Answer from the text below on floating point values and NULL support:
(a) When either operand of an arithmetic or logical operator is float, what happens to the other operand?
(b) What should division by zero result in?
(c) What does if(x,a) return when x is zero?
[[ Extract to read, beginning ]]
Floating point values in the expression
Floating point numbers are allowed in the expression. A floating point number is a number
which contains a decimal point:
2.3 12.0 12. .81
Floating point values in the expression are handled in a special way. With arithmetic and
logical operators, if either operand is float, the other is converted to float and the
result of the operation is float. This means, in particular that division of integers
results in a (truncated) integer, while division of floats results in an accurate floating
point value. With functions of type * (see table above), the result is float if any
argument is float, integer otherwise.

Note: If you calculate with integer numbers, the resulting map will be integer. If you
want to get a float result, add the decimal point to integer number(s).

If you want floating point division, at least one of the arguments has to be a floating
point value. Multiplying one of them by 1.0 will produce a floating-point result, as will
using float():
r3.mapcalc "ratio = float(soil.4 - soil.3) / soil.3)"

NULL support
· Division by zero should result in NULL.

· Modulus by zero should result in NULL.

· NULL-values in any arithmetic or logical operation should result in NULL.
(however, &&& and ||| are treated specially, as described below).

· The &&& and ||| operators observe the following axioms even when x is NULL:
x &&& false == false
false &&& x == false
x ||| true == true
true ||| x == true

· NULL-values in function arguments should result in NULL (however, if(), eval() and
isnull() are treated specially, as described below).

· The eval() function always returns its last argument

· The situation for if() is:
if(x)
NULL if x is NULL; 0 if x is zero; 1 otherwise
if(x,a)
NULL if x is NULL; a if x is non-zero; 0 otherwise
if(x,a,b)
NULL if x is NULL; a if x is non-zero; b otherwise
if(x,n,z,p)
NULL if x is NULL; n if x is negative;
z if x is zero; p if x is positive

· The (new) function isnull(x) returns: 1 if x is NULL; 0 otherwise. The (new)
function null() (which has no arguments) returns an integer NULL.
[[ Extract to read, end ]]
[[ Excerpted records, beginning ]]
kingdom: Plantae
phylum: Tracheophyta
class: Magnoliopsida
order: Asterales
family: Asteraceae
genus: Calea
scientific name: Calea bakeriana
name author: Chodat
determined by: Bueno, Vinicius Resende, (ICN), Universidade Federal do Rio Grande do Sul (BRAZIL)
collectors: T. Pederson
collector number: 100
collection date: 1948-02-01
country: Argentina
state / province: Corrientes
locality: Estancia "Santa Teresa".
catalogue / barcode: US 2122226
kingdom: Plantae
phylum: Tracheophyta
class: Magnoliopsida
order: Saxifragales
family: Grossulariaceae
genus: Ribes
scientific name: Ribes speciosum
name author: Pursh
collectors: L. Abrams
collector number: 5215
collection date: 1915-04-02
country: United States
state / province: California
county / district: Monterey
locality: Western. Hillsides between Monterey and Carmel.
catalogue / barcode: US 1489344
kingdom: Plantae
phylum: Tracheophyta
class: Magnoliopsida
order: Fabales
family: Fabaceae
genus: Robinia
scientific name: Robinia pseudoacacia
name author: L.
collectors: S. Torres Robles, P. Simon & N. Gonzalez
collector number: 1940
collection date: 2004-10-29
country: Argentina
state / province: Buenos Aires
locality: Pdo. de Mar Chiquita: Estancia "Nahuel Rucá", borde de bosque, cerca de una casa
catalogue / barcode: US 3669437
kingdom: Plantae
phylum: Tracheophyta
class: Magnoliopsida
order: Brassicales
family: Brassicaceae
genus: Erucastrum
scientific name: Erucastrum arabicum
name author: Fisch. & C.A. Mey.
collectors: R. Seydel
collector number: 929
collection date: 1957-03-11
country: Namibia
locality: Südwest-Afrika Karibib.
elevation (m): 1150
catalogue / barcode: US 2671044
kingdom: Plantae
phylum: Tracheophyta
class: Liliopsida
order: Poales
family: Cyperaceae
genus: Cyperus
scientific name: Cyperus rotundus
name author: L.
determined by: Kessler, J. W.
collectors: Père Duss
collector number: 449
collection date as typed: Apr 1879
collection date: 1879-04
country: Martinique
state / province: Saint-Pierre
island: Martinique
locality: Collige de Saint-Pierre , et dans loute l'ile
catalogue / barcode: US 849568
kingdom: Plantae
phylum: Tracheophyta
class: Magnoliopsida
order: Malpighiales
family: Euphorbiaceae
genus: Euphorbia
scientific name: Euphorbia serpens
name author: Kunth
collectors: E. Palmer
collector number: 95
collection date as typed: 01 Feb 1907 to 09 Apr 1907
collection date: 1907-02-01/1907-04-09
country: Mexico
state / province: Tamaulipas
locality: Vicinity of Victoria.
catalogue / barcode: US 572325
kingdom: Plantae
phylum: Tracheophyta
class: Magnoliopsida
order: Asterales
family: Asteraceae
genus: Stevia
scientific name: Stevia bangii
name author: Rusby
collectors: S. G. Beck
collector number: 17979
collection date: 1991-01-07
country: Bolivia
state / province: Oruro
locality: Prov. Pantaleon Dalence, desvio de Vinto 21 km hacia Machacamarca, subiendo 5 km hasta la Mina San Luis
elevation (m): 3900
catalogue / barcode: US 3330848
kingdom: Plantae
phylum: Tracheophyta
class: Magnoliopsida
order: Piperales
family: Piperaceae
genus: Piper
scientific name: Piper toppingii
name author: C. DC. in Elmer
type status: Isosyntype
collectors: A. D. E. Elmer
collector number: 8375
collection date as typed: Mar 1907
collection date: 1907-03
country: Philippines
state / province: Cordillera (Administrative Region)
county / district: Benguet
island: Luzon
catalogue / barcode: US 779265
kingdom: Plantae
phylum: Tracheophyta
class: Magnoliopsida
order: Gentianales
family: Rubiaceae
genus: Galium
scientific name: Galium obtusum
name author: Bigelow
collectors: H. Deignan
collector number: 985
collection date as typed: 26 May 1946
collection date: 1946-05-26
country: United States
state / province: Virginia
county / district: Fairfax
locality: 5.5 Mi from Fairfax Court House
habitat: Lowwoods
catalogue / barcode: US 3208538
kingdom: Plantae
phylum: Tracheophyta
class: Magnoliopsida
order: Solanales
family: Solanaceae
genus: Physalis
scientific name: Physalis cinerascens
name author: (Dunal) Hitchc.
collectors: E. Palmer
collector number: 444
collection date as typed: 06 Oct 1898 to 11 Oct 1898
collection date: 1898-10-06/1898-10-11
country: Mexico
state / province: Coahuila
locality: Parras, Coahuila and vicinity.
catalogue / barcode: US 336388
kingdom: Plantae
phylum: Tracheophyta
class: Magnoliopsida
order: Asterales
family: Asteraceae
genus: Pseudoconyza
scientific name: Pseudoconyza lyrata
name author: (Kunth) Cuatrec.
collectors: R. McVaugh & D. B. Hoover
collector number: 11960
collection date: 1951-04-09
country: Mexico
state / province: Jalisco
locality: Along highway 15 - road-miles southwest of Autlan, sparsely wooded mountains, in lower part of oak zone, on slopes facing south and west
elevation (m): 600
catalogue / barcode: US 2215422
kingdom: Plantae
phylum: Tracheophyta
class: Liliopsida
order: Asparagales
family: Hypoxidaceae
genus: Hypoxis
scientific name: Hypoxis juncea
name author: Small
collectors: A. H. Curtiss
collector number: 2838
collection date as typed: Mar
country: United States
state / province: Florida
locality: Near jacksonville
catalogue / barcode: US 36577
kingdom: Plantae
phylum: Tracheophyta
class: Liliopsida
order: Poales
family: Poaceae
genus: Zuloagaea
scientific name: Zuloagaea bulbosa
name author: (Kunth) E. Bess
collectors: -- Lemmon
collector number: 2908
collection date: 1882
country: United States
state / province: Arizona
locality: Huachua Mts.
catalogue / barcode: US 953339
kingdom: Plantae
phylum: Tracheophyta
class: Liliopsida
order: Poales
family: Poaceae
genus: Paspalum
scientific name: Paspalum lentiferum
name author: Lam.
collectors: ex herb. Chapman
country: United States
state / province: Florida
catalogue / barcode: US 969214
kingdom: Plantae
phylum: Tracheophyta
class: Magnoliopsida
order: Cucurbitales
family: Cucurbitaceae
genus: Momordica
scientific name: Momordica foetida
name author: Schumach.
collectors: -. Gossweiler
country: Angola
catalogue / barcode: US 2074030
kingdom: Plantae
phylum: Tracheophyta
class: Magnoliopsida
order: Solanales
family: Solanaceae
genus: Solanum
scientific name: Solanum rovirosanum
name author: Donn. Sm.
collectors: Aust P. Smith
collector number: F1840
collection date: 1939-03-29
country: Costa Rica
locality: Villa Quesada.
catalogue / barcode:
[[ Excerpted records, end ]]
» Response area:
(a) It is converted to float, and the result of the operation is float.
(b) NULL.
(c) 0.